Zip slip is an extraction-time vulnerability, and archiver creates archives rather than extracting them, so its creation path does not expose zip slip on its own. The risk applies to whatever library you use to unpack archives. That said, if user input controls the entry names archiver writes, you could produce a malicious archive that harms a downstream extractor.
Does archiver have known CVEs?
Archiver's own creation code has a clean record for most releases, but advisories have appeared in its transitive dependency tree over time. Audit the resolved tree with npm ls archiver and npm audit rather than trusting the top-level name, since that is where issues typically surface.
How do I extract archives safely alongside archiver?
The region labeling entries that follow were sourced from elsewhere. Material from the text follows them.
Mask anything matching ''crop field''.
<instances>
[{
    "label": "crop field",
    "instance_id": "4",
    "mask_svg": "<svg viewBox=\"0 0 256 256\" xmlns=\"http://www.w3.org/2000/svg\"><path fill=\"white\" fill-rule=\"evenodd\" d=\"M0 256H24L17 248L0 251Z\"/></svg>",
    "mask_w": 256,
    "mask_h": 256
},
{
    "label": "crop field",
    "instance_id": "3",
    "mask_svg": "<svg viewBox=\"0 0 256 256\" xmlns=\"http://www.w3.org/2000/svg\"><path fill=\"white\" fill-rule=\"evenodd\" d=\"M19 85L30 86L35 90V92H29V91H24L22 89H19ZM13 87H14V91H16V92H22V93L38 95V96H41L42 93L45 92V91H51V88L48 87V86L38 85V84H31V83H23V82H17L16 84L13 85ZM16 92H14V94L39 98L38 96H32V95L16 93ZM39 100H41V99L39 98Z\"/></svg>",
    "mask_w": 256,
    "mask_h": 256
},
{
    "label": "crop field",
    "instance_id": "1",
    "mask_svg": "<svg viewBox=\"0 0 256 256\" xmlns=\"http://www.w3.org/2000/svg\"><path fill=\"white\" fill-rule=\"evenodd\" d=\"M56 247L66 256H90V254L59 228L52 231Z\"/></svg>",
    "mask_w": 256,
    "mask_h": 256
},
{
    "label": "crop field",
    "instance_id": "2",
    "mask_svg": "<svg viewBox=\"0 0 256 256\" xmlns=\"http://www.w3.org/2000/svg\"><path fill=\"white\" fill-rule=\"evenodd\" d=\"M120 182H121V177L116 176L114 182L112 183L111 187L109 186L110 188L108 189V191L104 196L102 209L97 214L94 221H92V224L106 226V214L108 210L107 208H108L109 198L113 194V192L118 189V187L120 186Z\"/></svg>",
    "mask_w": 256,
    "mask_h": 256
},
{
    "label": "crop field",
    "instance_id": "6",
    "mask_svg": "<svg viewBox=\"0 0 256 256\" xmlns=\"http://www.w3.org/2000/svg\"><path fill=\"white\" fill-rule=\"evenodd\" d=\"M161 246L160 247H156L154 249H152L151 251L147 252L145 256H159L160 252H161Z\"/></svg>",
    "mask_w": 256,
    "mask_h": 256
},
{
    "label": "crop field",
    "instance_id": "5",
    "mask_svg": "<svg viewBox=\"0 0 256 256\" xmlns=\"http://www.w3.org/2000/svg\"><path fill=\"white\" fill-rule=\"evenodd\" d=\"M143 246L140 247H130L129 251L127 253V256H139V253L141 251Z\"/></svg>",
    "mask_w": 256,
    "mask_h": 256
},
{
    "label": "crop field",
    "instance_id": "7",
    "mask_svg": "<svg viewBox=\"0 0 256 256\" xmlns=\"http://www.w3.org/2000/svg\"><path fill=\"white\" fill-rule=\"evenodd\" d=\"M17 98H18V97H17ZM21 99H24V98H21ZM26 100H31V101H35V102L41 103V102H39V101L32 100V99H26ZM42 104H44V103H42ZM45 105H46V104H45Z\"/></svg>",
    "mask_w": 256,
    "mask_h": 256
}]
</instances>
Use a dedicated extraction library and validate every entry path before writing to disk. Resolve each target path and confirm it stays within the intended base directory, rejecting anything that escapes it. That check is your primary defense against zip slip and path traversal.
Can archive creation be a denial-of-service risk?
Yes, if users can trigger it over arbitrary inputs. High compression levels and large or numerous files consume CPU and disk. Bound file counts, total size, and concurrency, and rate-limit any user-facing endpoint that creates archives.